Una battaglia che viene supportata dall'associazione "Più democrazia in Trentino", che da oltre 10 anni si è schierata per dare forza e sostegno agli strumenti di democrazia diretta. "Questi comportamenti - dice il presidente Alex Marini - rappresentano un ulteriore esempio della cosiddetta burocrazia difensiva nei confronti degli istituti di partecipazione popolare, in contrasto con i principi di buon andamento dell'amministrazione e con il dovere delle istituzioni di favorire, e non ostacolare, l'esercizio dei diritti democratici dei cittadini. La giurisprudenza della Corte di cassazione riconosce al comitato promotore di un referendum una posizione di diritto soggettivo pubblico, esercitata in posizione di parità rispetto agli organi dell'ente locale. L'Amministrazione è pertanto tenuta a garantire il corretto svolgimento del procedimento referendario, senza introdurre ostacoli o ritardi non previsti dall'ordinamento”.
Con la lettera inviata all’Amministrazione il Comitato ha formalmente diffidato il Comune a provvedere con la massima urgenza a tutti gli adempimenti necessari per consentire l'avvio della raccolta delle firme, riservandosi, "in caso di ulteriore inerzia, di adire tutte le sedi competenti a tutela del diritto di iniziativa referendaria e dei diritti di partecipazione dei cittadini. Difendere il referendum ammesso il 22 giugno significa difendere il diritto della comunità di Brentonico a partecipare direttamente alle scelte che riguardano la salute, l'ambiente e il futuro del nostro territorio", continua il Comitato. "Chiediamo semplicemente che lo Statuto comunale venga rispettato e che ai cittadini sia garantita la possibilità di esprimersi senza ostacoli amministrativi".

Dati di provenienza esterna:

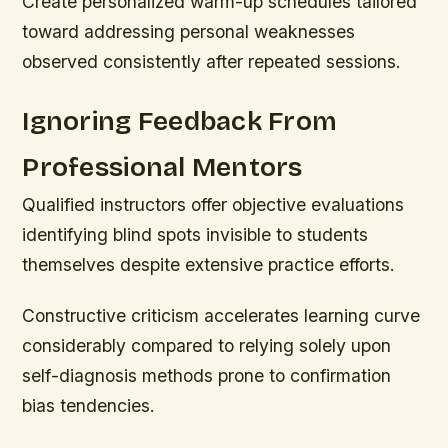
Create personalized warm-up schedules tailored
toward addressing personal weaknesses
observed consistently after repeated sessions.
Ignoring Feedback From
Professional Mentors
Qualified instructors offer objective evaluations
identifying blind spots invisible to students
themselves despite extensive practice efforts.
Constructive criticism accelerates learning curve
considerably compared to relying solely upon
self-diagnosis methods prone to confirmation
bias tendencies.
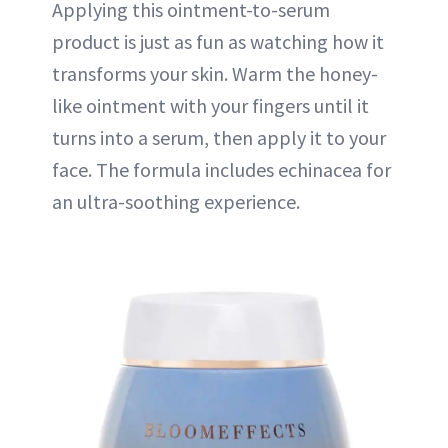
Applying this ointment-to-serum
product is just as fun as watching how it
transforms your skin. Warm the honey-
like ointment with your fingers until it
turns into a serum, then apply it to your
face. The formula includes echinacea for
an ultra-soothing experience.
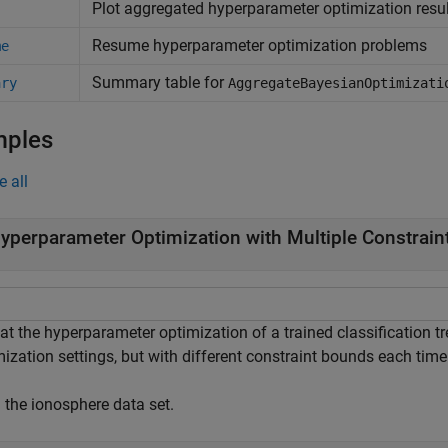
Plot aggregated hyperparameter optimization resu
Resume hyperparameter optimization problems
me
Summary table for
ary
AggregateBayesianOptimizati
mples
e all
yperparameter Optimization with Multiple Constrai
at the hyperparameter optimization of a trained classification 
ization settings, but with different constraint bounds each time
 the ionosphere data set.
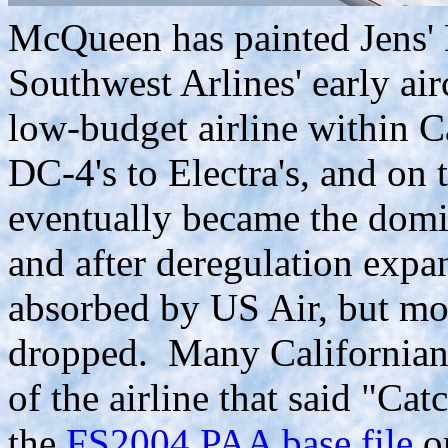
McQueen has painted Jens' D
Southwest Arlines' early air
low-budget airline within C
DC-4's to Electra's, and on 
eventually became the domin
and after deregulation expa
absorbed by US Air, but mos
dropped. Many Californians
of the airline that said "Ca
the
FS2004 PAA base file
o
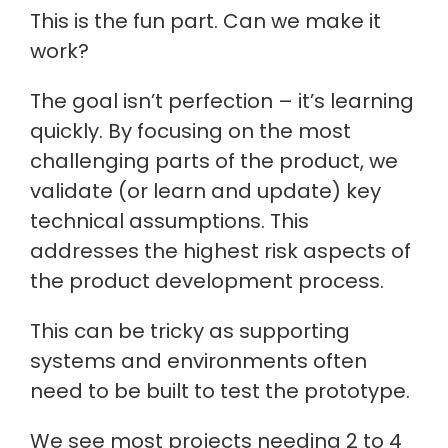
This is the fun part. Can we make it
work?
The goal isn’t perfection – it’s learning
quickly. By focusing on the most
challenging parts of the product, we
validate (or learn and update) key
technical assumptions. This
addresses the highest risk aspects of
the product development process.
This can be tricky as supporting
systems and environments often
need to be built to test the prototype.
We see most projects needing 2 to 4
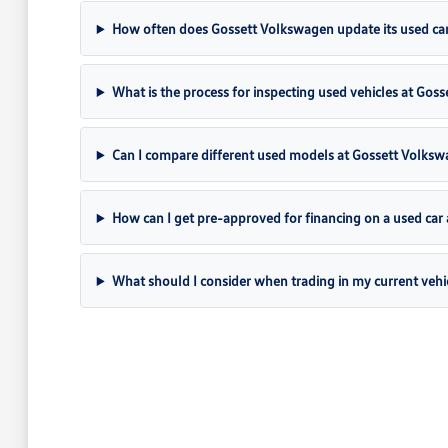
How often does Gossett Volkswagen update its used car
What is the process for inspecting used vehicles at Gos
Can I compare different used models at Gossett Volks
How can I get pre-approved for financing on a used car
What should I consider when trading in my current vehi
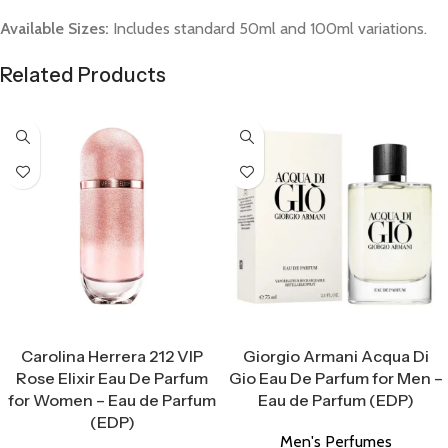
Available Sizes:
Includes standard 50ml and 100ml variations.
Related Products
Select Options
Select Options
Carolina Herrera 212 VIP
Giorgio Armani Acqua Di
Rose Elixir Eau De Parfum
Gio Eau De Parfum for Men –
for Women – Eau de Parfum
Eau de Parfum (EDP)
(EDP)
Men's Perfumes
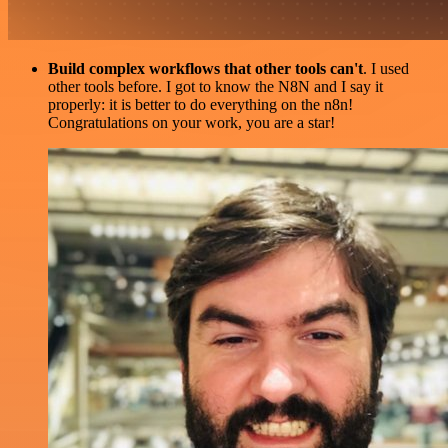
Build complex workflows that other tools can't
. I used
other tools before. I got to know the N8N and I say it
properly: it is better to do everything on the n8n!
Congratulations on your work, you are a star!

Mancherebbe ancora qualcosa, però, per il Comune che si è avvalso di una richiesta di chiarimento delle procedure alla Commissione referendaria.
"E' stato sollevato - fa sapere l'amministrazione comunale - che il Comitato deve regolarizzare una parte di documentazione per poter procedere". La richiesta è legittima, regolare e ammissibile, ma è stato osservato in via preliminare l'assenza dell'autenticazione delle firme prevista dagli enti locali. E per questo la Commissione stessa invita il Comitato promotore a integrare la documentazione.
A ogni modo la risalita di quota dei vitigni è una prospettiva già presente per rispondere al cambiamento climatico e all'innalzamento delle temperature.
"La pianura in alcuni casi già ora stenta nella produzione e per questo si pensa alla quota. Ci possono essere fattori attrattivi come un'uva di qualità ma la coltivazione in montagna è più difficile e la resa più bassa. Inoltre ogni stagione è diversa, quindi non è un'operazione banale. A maggior ragione si devono compiere i passi giusti, anche verso la comunità che ospita le viti. Non si può negare che questa dinamica sia in corso perché il settore vitivinicolo in particolare, ma l'agricoltura più generale, affronta numerose sfide e quella del cambiamento climatico è stringente perché vediamo e tocchiamo con mano gli effetti delle temperature mediamente più alte e questo cambia i processi produttivi", le parole a il Dolomiti di Mara Baldo, presidente della Cia-Agricoltori italiani del Trentino. L'associazione di categoria non ha ancora una posizione precisa ma predica prudenza. "Eventuali nuovi impianti devono essere accettati dalla cittadinanza e serve un dialogo attento e rispettoso" (Qui articolo).
Preoccupazioni e timori che sono comunque estesi. Una situazione simile riguarda anche, per esempio, il Bellunese. C'è una certa contrarietà sui nuovi vigneti: "Presenza non gradita". La replica? "E' una zona ideale per il clima. Parliamo coi cittadini per togliere paure" (Qui articolo). Ma i residenti non sono convinti e anche lì è partita una petizione: "Servono regolamenti più stringenti e rispetto delle regole. Vogliono colonizzare il nostro territorio e noi dobbiamo difenderci" (Qui articolo).